◆ DIRECTIONS: Please copy each line in the records below that contains the string "spark".

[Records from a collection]

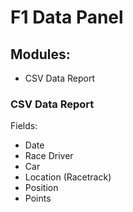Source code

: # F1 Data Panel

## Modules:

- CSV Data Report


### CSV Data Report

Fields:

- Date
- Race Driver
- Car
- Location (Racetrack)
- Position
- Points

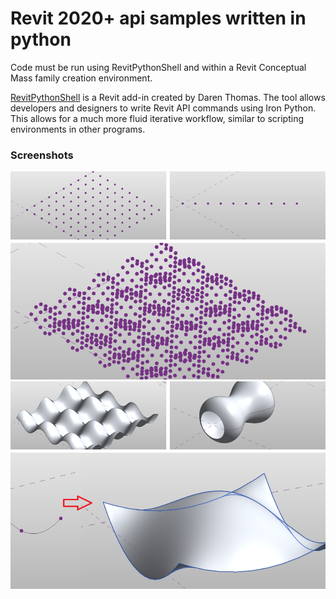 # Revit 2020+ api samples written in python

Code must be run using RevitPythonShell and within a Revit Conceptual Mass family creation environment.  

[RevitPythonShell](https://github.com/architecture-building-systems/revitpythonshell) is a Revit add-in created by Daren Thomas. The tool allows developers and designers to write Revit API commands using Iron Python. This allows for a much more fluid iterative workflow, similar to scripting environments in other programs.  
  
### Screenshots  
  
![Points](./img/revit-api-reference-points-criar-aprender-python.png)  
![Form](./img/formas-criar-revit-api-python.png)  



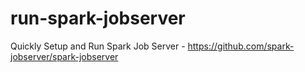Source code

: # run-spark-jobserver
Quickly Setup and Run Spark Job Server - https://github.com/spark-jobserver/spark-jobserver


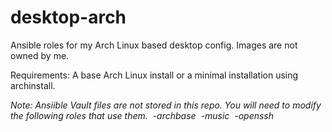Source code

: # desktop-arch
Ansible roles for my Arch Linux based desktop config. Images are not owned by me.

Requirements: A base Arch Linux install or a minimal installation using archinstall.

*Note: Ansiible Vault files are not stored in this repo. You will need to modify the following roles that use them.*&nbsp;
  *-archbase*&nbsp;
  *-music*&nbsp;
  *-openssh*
--
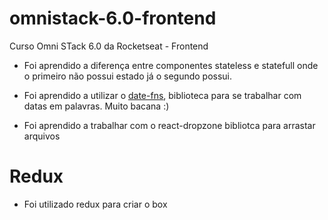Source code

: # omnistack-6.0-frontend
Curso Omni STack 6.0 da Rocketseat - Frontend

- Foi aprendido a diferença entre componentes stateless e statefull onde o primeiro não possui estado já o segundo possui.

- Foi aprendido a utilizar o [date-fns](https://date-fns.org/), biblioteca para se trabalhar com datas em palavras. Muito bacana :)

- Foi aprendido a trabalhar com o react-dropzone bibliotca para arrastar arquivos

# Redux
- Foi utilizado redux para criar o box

◆ ANSWER TO THE PROBLEM:
: # run-spark-jobserver
Quickly Setup and Run Spark Job Server - https://github.com/spark-jobserver/spark-jobserver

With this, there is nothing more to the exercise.